BEGIN EXTRACTED RECORDS

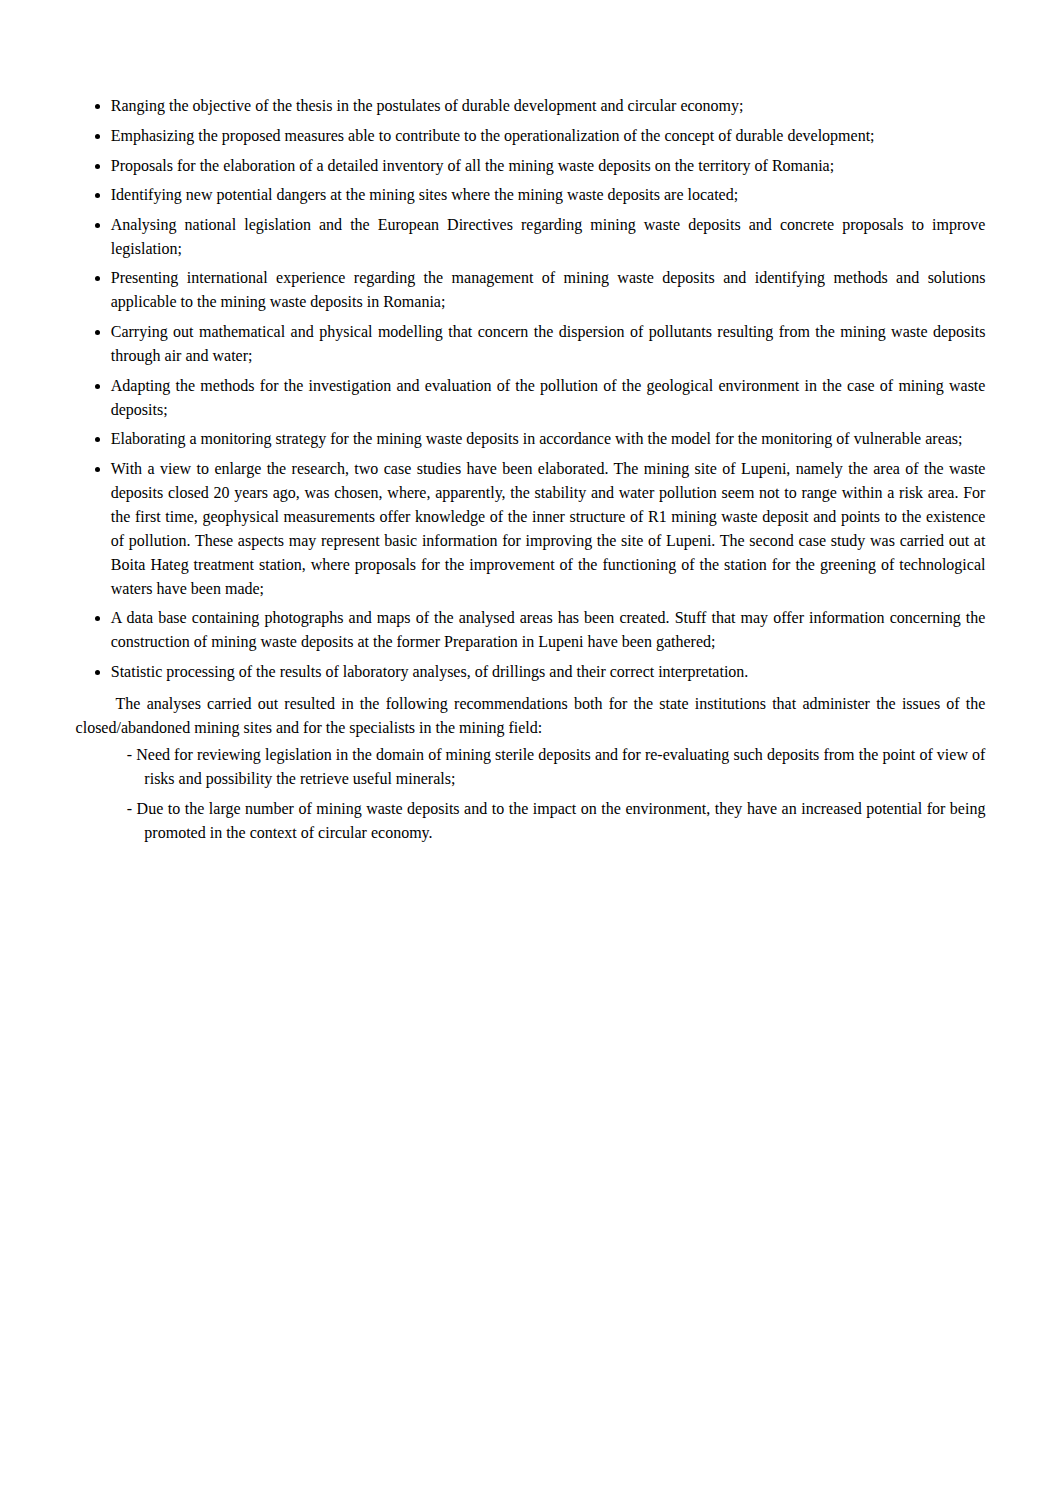Ranging the objective of the thesis in the postulates of durable development and circular economy;
Emphasizing the proposed measures able to contribute to the operationalization of the concept of durable development;
Proposals for the elaboration of a detailed inventory of all the mining waste deposits on the territory of Romania;
Identifying new potential dangers at the mining sites where the mining waste deposits are located;
Analysing national legislation and the European Directives regarding mining waste deposits and concrete proposals to improve legislation;
Presenting international experience regarding the management of mining waste deposits and identifying methods and solutions applicable to the mining waste deposits in Romania;
Carrying out mathematical and physical modelling that concern the dispersion of pollutants resulting from the mining waste deposits through air and water;
Adapting the methods for the investigation and evaluation of the pollution of the geological environment in the case of mining waste deposits;
Elaborating a monitoring strategy for the mining waste deposits in accordance with the model for the monitoring of vulnerable areas;
With a view to enlarge the research, two case studies have been elaborated. The mining site of Lupeni, namely the area of the waste deposits closed 20 years ago, was chosen, where, apparently, the stability and water pollution seem not to range within a risk area. For the first time, geophysical measurements offer knowledge of the inner structure of R1 mining waste deposit and points to the existence of pollution. These aspects may represent basic information for improving the site of Lupeni. The second case study was carried out at Boita Hateg treatment station, where proposals for the improvement of the functioning of the station for the greening of technological waters have been made;
A data base containing photographs and maps of the analysed areas has been created. Stuff that may offer information concerning the construction of mining waste deposits at the former Preparation in Lupeni have been gathered;
Statistic processing of the results of laboratory analyses, of drillings and their correct interpretation.
The analyses carried out resulted in the following recommendations both for the state institutions that administer the issues of the closed/abandoned mining sites and for the specialists in the mining field:
- Need for reviewing legislation in the domain of mining sterile deposits and for re-evaluating such deposits from the point of view of risks and possibility the retrieve useful minerals;
- Due to the large number of mining waste deposits and to the impact on the environment, they have an increased potential for being promoted in the context of circular economy.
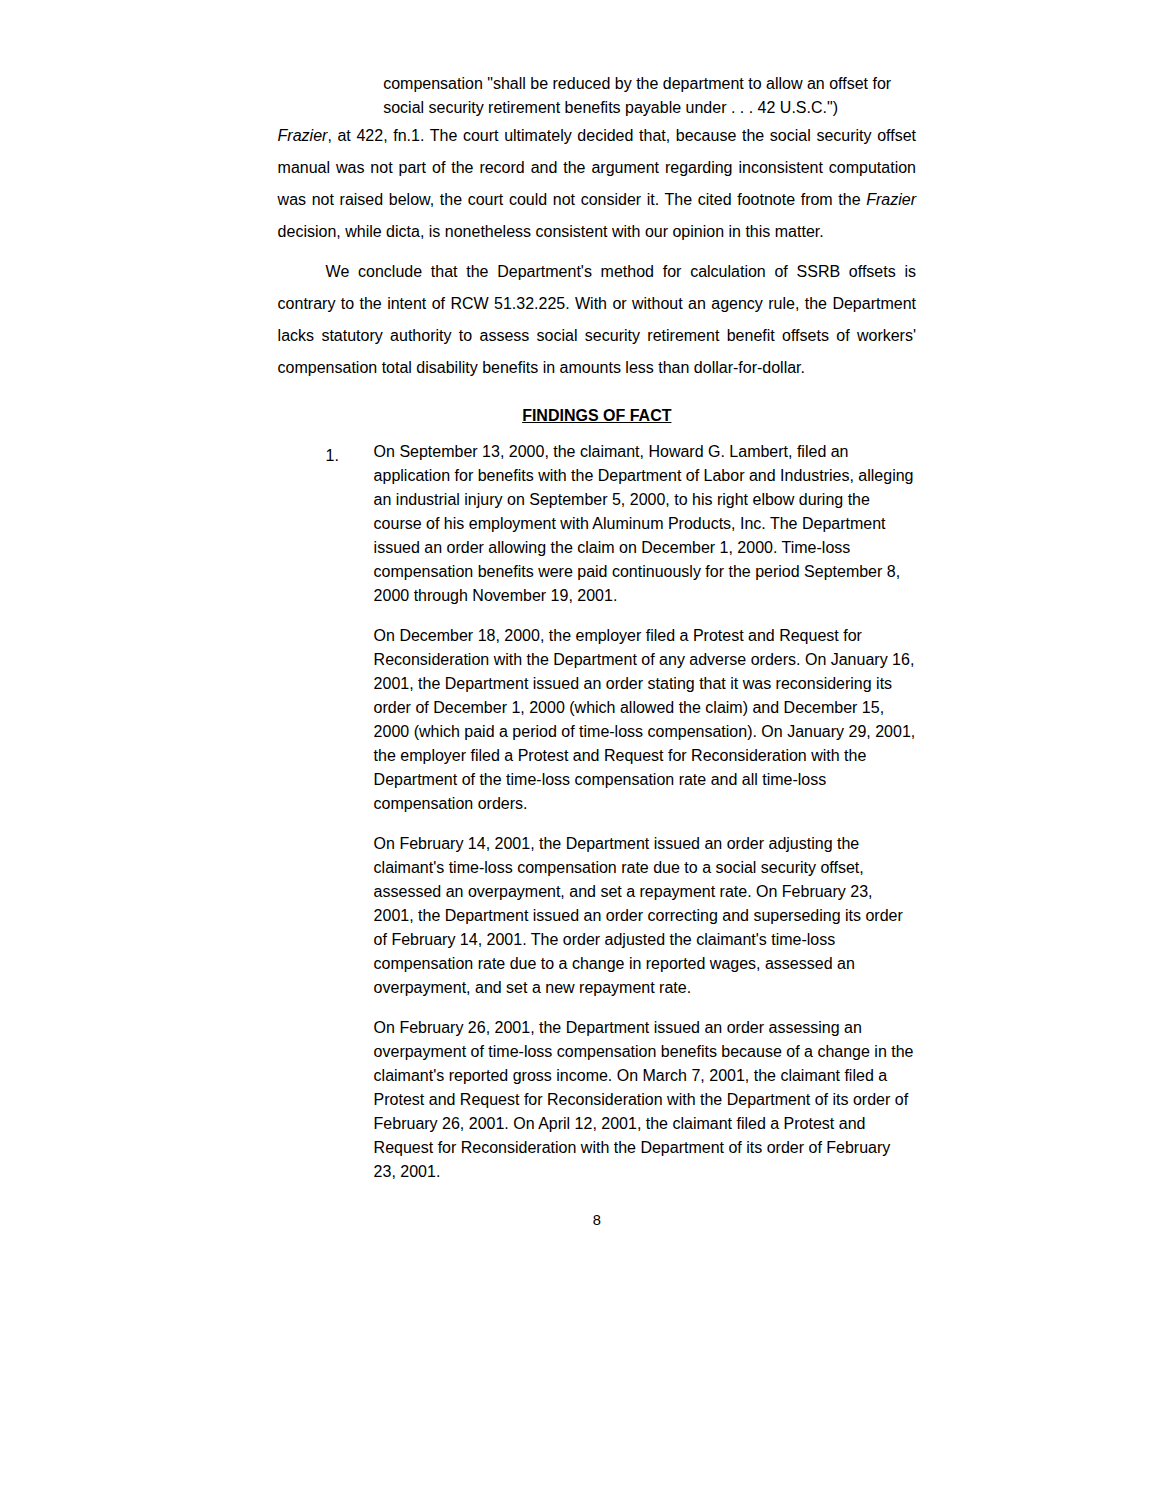compensation "shall be reduced by the department to allow an offset for social security retirement benefits payable under . . . 42 U.S.C.")
Frazier, at 422, fn.1. The court ultimately decided that, because the social security offset manual was not part of the record and the argument regarding inconsistent computation was not raised below, the court could not consider it. The cited footnote from the Frazier decision, while dicta, is nonetheless consistent with our opinion in this matter.
We conclude that the Department's method for calculation of SSRB offsets is contrary to the intent of RCW 51.32.225. With or without an agency rule, the Department lacks statutory authority to assess social security retirement benefit offsets of workers' compensation total disability benefits in amounts less than dollar-for-dollar.
FINDINGS OF FACT
1.
On September 13, 2000, the claimant, Howard G. Lambert, filed an application for benefits with the Department of Labor and Industries, alleging an industrial injury on September 5, 2000, to his right elbow during the course of his employment with Aluminum Products, Inc. The Department issued an order allowing the claim on December 1, 2000. Time-loss compensation benefits were paid continuously for the period September 8, 2000 through November 19, 2001.
On December 18, 2000, the employer filed a Protest and Request for Reconsideration with the Department of any adverse orders. On January 16, 2001, the Department issued an order stating that it was reconsidering its order of December 1, 2000 (which allowed the claim) and December 15, 2000 (which paid a period of time-loss compensation). On January 29, 2001, the employer filed a Protest and Request for Reconsideration with the Department of the time-loss compensation rate and all time-loss compensation orders.
On February 14, 2001, the Department issued an order adjusting the claimant's time-loss compensation rate due to a social security offset, assessed an overpayment, and set a repayment rate. On February 23, 2001, the Department issued an order correcting and superseding its order of February 14, 2001. The order adjusted the claimant's time-loss compensation rate due to a change in reported wages, assessed an overpayment, and set a new repayment rate.
On February 26, 2001, the Department issued an order assessing an overpayment of time-loss compensation benefits because of a change in the claimant's reported gross income. On March 7, 2001, the claimant filed a Protest and Request for Reconsideration with the Department of its order of February 26, 2001. On April 12, 2001, the claimant filed a Protest and Request for Reconsideration with the Department of its order of February 23, 2001.
8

END EXTRACTED RECORDS

## WHAT IS EXPECTED:
Extract all lines of the records above that include "reported".

## REPLY TO THE EXERCISE:
On February 14, 2001, the Department issued an order adjusting the claimant's time-loss compensation rate due to a social security offset, assessed an overpayment, and set a repayment rate. On February 23, 2001, the Department issued an order correcting and superseding its order of February 14, 2001. The order adjusted the claimant's time-loss compensation rate due to a change in reported wages, assessed an overpayment, and set a new repayment rate.
On February 26, 2001, the Department issued an order assessing an overpayment of time-loss compensation benefits because of a change in the claimant's reported gross income. On March 7, 2001, the claimant filed a Protest and Request for Reconsideration with the Department of its order of February 26, 2001. On April 12, 2001, the claimant filed a Protest and Request for Reconsideration with the Department of its order of February 23, 2001.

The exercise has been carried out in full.